Some explanation of how char can be of different sizes depending on what char is would be great too.

Hudson
  • 312
  • 2
  • 18
SL07
  • 23
  • 4
  • 5
    `char` is (more than likely) an 8 bit data type. It will never have a value in the range of `[0x1F600, 0x1F64F]`. C++ doesn't really do unicode, I suggest getting yourself a library that does like ICU. – NathanOliver Feb 27 '23 at 19:56
  • 2
    `char16_t` - type for UTF-16 character representation, required to be large enough to represent any UTF-16 code unit (16 bits). `char32_t` - type for UTF-32 character representation, required to be large enough to represent any UTF-32 code unit (32 bits).
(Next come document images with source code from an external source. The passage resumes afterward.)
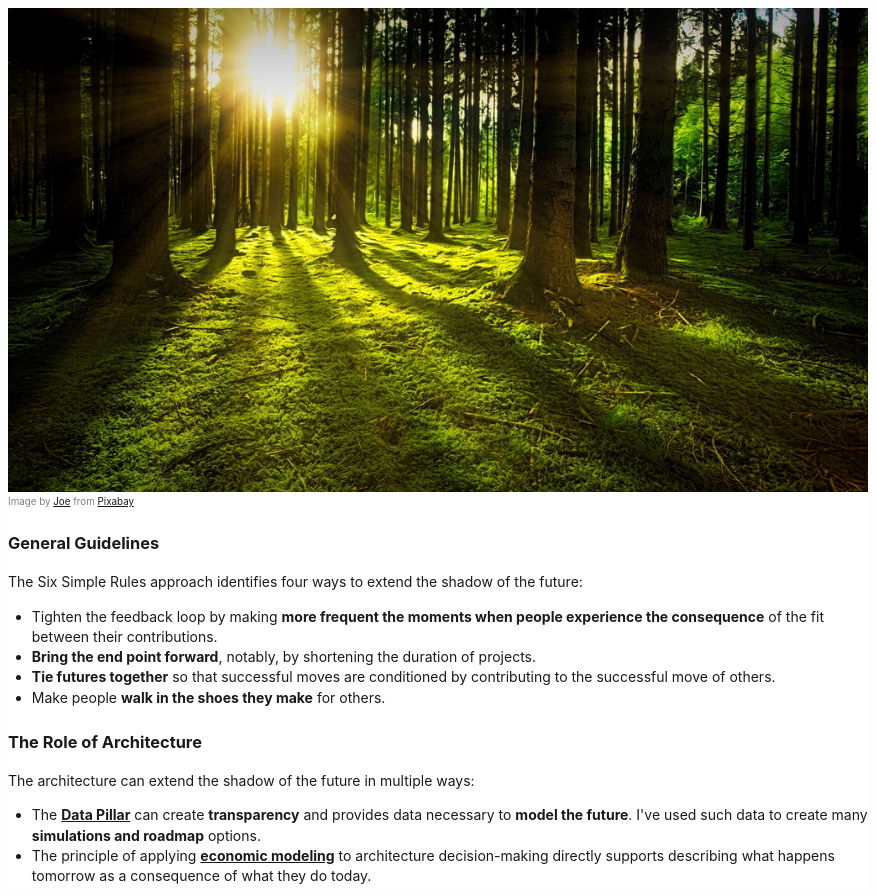 
![](assets/images/arch/trees-gc38b3c617_1920.jpg)
<div style="font-size: 70%; margin-top: -16px; color: grey; margin-bottom: 12px">
Image by <a href="https://pixabay.com/users/jplenio-7645255/?utm_source=link-attribution&amp;utm_medium=referral&amp;utm_campaign=image&amp;utm_content=3294681">Joe</a> from <a href="https://pixabay.com//?utm_source=link-attribution&amp;utm_medium=referral&amp;utm_campaign=image&amp;utm_content=3294681">Pixabay</a>
</div>


### General Guidelines

The Six Simple Rules approach identifies four ways to extend the shadow of the future: 
* Tighten the feedback loop by making **more frequent the moments when people experience the consequence** of the fit between their contributions. 
* **Bring the end point forward**, notably, by shortening the duration of projects. 
* **Tie futures together** so that successful moves are conditioned by contributing to the successful move of others. 
* Make people **walk in the shoes they make** for others.

### The Role of Architecture

The architecture can extend the shadow of the future in multiple ways: 
* The **[Data Pillar](data)** can create **transparency** and provides data necessary to **model the future**. I've used such data to create many **simulations and roadmap** options. 
* The principle of applying **[economic modeling](economics)** to architecture decision-making directly supports describing what happens tomorrow as a consequence of what they do today. 
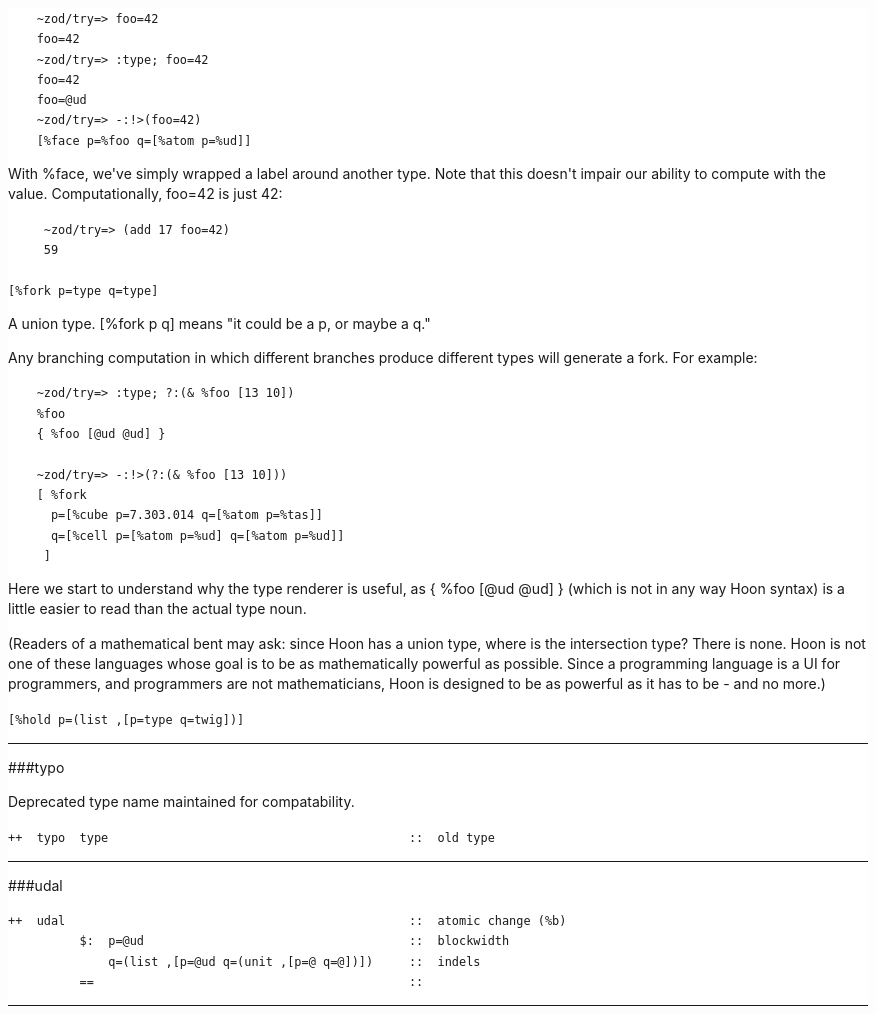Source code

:         ~zod/try=> foo=42
        foo=42
        ~zod/try=> :type; foo=42
        foo=42
        foo=@ud
        ~zod/try=> -:!>(foo=42)
        [%face p=%foo q=[%atom p=%ud]]

With %face, we've simply wrapped a label around another type. Note
that this doesn't impair our ability to compute with the value.
Computationally, foo=42 is just 42:

         ~zod/try=> (add 17 foo=42)
         59

    [%fork p=type q=type]

A union type. [%fork p q] means "it could be a p, or maybe a q."

Any branching computation in which different branches produce
different types will generate a fork. For example:

        ~zod/try=> :type; ?:(& %foo [13 10])
        %foo
        { %foo [@ud @ud] }

        ~zod/try=> -:!>(?:(& %foo [13 10]))
        [ %fork
          p=[%cube p=7.303.014 q=[%atom p=%tas]]
          q=[%cell p=[%atom p=%ud] q=[%atom p=%ud]]
         ]

Here we start to understand why the type renderer is useful, as 
{ %foo [@ud @ud] } (which is not in any way Hoon syntax) is a 
little easier to read than the actual type noun.

(Readers of a mathematical bent may ask: since Hoon has a union
type, where is the intersection type? There is none. Hoon is not
one of these languages whose goal is to be as mathematically
powerful as possible. Since a programming language is a UI for
programmers, and programmers are not mathematicians, Hoon is
designed to be as powerful as it has to be - and no more.)

    [%hold p=(list ,[p=type q=twig])]

---

###typo

Deprecated type name maintained for compatability.

    ++  typo  type                                          ::  old type

---

###udal

    ++  udal                                                ::  atomic change (%b)
              $:  p=@ud                                     ::  blockwidth
                  q=(list ,[p=@ud q=(unit ,[p=@ q=@])])     ::  indels
              ==                                            ::

---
But even with all that, Nathan's correct that *out of the box* standard C++ doesn't really do Unicode. ICU will provide much better Unicode support. – Eljay Feb 27 '23 at 20:00
  • @NathanOliver but if I just `std::cout << textfile << std::endl;` it displays emojis just fine. – SL07 Feb 27 '23 at 20:01
  • @SL07 An individual `char` can't be an emoji, but multiple in a row can be. That's why you can print them out from a string. It's sort of (but not) like how `:` and `D` on their own are punctuation and a letter, but `:D` is a smiley face. – Kevin Feb 27 '23 at 20:06
  • While you can do that, the emoji isn't using just one element of the string to store its value. print each character separately like `for (auto e : my_string) std::cout << e;` then the emoji will go away and you will see its constituent parts. – NathanOliver Feb 27 '23 at 20:06
  • @NathanOliver You'll need a separator or something between each one to see them separately (or print each one as an integer). Printing a string all at once is equivalent to printing each element individually. – Kevin Feb 27 '23 at 20:09
  • Ok, got it... I just saw thet when debugging it seems to make 4 chars of some weird value, not just 1... – SL07 Feb 27 '23 at 20:09
  • Also, you aren't allowed to define your own functions inside of the `std` namespace. You have to put it somewhere else – Kevin Feb 27 '23 at 20:15
  • 1
    Does https://stackoverflow.com/questions/68914658/splitting-a-string-that-contains-emojis-and-latin-letters/68915538#68915538 answer your question? Well, different image, but I have a function `is_emoji` there. Wait a sec, `char` can never be an emoji. What _character encoding_ are you operating on? – KamilCuk Mar 13 '23 at 20:32

0 Answers0